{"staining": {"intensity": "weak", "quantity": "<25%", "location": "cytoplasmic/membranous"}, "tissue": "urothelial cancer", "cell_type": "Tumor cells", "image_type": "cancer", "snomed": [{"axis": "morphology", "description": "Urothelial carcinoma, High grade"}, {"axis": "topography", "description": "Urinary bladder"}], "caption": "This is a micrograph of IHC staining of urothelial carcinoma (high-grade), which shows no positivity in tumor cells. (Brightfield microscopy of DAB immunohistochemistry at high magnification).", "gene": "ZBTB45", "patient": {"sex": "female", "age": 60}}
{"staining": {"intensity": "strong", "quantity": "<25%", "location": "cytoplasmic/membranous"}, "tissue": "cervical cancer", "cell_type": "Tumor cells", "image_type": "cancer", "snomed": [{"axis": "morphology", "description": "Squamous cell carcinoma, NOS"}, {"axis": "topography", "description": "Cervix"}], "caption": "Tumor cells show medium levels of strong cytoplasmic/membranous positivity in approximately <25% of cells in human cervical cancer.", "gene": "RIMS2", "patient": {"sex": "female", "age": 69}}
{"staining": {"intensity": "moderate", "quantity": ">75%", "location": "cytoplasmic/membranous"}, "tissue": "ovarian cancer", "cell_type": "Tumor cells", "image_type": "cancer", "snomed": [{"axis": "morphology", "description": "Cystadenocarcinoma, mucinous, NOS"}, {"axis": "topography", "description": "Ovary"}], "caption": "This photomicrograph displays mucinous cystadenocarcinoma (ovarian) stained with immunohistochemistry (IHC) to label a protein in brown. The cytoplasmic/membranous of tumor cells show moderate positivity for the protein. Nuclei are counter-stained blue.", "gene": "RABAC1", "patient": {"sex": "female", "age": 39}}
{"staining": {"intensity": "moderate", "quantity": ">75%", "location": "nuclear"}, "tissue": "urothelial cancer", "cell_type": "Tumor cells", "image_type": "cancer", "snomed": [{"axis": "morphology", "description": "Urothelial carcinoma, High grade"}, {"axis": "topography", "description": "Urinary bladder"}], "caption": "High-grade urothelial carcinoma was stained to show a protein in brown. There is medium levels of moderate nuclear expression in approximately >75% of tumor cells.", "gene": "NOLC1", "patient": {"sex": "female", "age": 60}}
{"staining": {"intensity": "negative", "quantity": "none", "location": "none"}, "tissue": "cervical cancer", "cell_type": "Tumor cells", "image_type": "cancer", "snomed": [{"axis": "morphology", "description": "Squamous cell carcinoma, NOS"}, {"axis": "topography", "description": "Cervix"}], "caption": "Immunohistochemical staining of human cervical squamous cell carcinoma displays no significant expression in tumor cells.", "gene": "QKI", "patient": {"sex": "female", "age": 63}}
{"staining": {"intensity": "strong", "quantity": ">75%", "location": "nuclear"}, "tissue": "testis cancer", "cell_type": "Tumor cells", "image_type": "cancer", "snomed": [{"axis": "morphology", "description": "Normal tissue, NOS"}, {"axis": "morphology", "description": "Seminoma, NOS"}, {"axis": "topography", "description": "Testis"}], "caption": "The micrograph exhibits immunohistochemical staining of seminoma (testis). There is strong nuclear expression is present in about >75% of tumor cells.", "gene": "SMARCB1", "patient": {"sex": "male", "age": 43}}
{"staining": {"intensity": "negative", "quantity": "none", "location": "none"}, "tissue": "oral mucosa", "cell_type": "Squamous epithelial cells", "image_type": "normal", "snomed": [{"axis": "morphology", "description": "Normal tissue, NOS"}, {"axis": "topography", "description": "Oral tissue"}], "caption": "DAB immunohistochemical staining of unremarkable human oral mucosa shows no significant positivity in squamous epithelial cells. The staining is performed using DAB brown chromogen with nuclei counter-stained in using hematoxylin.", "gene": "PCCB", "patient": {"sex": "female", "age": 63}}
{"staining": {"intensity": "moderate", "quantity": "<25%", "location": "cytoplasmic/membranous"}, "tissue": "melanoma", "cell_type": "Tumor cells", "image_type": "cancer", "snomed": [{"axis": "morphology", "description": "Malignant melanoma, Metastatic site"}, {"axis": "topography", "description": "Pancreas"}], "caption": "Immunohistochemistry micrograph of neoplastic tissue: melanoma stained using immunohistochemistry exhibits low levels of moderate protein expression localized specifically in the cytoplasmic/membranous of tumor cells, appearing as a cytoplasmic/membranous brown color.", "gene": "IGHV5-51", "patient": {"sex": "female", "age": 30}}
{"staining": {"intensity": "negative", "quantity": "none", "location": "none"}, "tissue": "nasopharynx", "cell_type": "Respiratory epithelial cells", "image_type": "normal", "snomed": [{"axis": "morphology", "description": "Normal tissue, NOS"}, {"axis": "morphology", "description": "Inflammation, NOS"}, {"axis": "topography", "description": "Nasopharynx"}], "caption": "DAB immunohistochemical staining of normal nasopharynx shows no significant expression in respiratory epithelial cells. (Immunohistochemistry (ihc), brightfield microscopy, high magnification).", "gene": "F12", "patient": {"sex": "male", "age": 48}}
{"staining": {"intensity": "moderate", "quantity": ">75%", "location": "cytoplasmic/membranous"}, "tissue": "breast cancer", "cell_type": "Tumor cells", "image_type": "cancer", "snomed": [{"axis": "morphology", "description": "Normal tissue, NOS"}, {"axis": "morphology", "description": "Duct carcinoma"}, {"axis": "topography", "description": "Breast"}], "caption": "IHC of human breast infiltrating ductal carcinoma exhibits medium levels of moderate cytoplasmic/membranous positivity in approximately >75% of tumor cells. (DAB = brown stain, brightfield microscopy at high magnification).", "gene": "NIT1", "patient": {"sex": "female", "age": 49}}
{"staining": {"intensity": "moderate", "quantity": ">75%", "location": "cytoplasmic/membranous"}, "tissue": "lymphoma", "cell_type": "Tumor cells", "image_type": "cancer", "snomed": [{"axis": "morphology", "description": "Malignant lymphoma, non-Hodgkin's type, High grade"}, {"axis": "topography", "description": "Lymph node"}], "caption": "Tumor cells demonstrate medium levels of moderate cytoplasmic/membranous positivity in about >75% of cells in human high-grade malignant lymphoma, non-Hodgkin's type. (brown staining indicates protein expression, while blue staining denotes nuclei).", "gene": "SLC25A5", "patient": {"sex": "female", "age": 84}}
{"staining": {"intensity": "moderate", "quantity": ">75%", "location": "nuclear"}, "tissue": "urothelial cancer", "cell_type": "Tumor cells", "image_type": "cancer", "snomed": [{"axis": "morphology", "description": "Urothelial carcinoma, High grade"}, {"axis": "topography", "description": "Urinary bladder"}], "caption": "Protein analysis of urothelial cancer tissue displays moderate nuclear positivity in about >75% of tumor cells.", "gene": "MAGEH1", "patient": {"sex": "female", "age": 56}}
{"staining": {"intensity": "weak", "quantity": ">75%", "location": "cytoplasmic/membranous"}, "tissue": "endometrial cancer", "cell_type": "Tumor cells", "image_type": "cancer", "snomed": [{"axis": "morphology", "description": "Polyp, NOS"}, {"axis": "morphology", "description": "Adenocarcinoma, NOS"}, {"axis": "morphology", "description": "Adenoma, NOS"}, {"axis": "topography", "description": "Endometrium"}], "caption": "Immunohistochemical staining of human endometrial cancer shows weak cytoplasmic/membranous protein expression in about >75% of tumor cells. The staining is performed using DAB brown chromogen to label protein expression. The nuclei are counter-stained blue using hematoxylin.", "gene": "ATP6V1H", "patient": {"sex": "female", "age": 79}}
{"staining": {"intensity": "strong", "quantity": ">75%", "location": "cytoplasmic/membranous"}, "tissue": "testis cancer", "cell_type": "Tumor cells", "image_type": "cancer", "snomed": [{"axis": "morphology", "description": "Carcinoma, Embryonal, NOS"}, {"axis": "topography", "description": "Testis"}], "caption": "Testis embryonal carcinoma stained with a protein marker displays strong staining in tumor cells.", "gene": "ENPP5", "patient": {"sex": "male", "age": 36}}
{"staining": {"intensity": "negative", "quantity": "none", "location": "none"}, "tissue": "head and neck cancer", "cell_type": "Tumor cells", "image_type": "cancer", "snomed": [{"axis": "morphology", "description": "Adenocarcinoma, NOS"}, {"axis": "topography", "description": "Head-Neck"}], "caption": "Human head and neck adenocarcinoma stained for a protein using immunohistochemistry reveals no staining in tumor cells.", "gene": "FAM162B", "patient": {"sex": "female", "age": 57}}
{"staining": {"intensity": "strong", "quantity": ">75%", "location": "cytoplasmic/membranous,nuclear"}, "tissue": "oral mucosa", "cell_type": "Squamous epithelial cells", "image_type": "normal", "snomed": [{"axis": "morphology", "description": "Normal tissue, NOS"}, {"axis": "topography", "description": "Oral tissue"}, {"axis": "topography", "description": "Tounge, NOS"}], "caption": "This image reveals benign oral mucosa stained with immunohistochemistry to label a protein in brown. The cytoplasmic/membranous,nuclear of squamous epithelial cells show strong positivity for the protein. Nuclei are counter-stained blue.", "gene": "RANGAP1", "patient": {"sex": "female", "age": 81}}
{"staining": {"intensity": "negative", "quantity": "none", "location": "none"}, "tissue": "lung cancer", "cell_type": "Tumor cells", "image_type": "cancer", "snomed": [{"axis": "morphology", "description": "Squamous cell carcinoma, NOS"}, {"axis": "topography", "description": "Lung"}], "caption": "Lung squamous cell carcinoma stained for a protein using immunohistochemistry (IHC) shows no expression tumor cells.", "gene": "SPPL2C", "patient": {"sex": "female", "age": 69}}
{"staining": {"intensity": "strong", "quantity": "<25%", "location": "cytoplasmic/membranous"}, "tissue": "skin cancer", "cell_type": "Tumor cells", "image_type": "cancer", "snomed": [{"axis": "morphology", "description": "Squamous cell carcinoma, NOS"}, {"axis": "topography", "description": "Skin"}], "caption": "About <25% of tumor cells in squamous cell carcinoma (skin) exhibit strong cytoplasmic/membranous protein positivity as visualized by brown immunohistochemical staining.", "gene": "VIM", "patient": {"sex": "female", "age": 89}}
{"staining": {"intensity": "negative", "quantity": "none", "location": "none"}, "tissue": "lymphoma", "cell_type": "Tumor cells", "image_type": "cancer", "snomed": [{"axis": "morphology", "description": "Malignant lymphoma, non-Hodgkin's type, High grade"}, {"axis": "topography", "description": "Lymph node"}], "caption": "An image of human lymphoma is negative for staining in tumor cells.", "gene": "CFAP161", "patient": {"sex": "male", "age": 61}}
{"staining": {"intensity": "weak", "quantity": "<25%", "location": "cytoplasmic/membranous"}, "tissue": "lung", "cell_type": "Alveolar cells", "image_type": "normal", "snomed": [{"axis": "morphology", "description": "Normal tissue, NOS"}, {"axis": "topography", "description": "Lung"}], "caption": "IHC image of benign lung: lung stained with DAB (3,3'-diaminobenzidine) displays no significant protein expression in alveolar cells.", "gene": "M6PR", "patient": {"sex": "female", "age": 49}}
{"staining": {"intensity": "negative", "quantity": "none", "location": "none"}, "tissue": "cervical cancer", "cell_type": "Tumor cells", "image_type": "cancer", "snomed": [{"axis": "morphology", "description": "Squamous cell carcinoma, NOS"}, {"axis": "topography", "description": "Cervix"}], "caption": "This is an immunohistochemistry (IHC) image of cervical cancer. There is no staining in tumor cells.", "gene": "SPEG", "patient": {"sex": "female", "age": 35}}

· · ·

EXERCISE AIM: Your response should hold the lines from the first line of the entries above through the line with "photomicrograph displays mucinous", each retyped exactly, and nothing else.

ANSWER:
{"staining": {"intensity": "weak", "quantity": "<25%", "location": "cytoplasmic/membranous"}, "tissue": "urothelial cancer", "cell_type": "Tumor cells", "image_type": "cancer", "snomed": [{"axis": "morphology", "description": "Urothelial carcinoma, High grade"}, {"axis": "topography", "description": "Urinary bladder"}], "caption": "This is a micrograph of IHC staining of urothelial carcinoma (high-grade), which shows no positivity in tumor cells. (Brightfield microscopy of DAB immunohistochemistry at high magnification).", "gene": "ZBTB45", "patient": {"sex": "female", "age": 60}}
{"staining": {"intensity": "strong", "quantity": "<25%", "location": "cytoplasmic/membranous"}, "tissue": "cervical cancer", "cell_type": "Tumor cells", "image_type": "cancer", "snomed": [{"axis": "morphology", "description": "Squamous cell carcinoma, NOS"}, {"axis": "topography", "description": "Cervix"}], "caption": "Tumor cells show medium levels of strong cytoplasmic/membranous positivity in approximately <25% of cells in human cervical cancer.", "gene": "RIMS2", "patient": {"sex": "female", "age": 69}}
{"staining": {"intensity": "moderate", "quantity": ">75%", "location": "cytoplasmic/membranous"}, "tissue": "ovarian cancer", "cell_type": "Tumor cells", "image_type": "cancer", "snomed": [{"axis": "morphology", "description": "Cystadenocarcinoma, mucinous, NOS"}, {"axis": "topography", "description": "Ovary"}], "caption": "This photomicrograph displays mucinous cystadenocarcinoma (ovarian) stained with immunohistochemistry (IHC) to label a protein in brown. The cytoplasmic/membranous of tumor cells show moderate positivity for the protein. Nuclei are counter-stained blue.", "gene": "RABAC1", "patient": {"sex": "female", "age": 39}}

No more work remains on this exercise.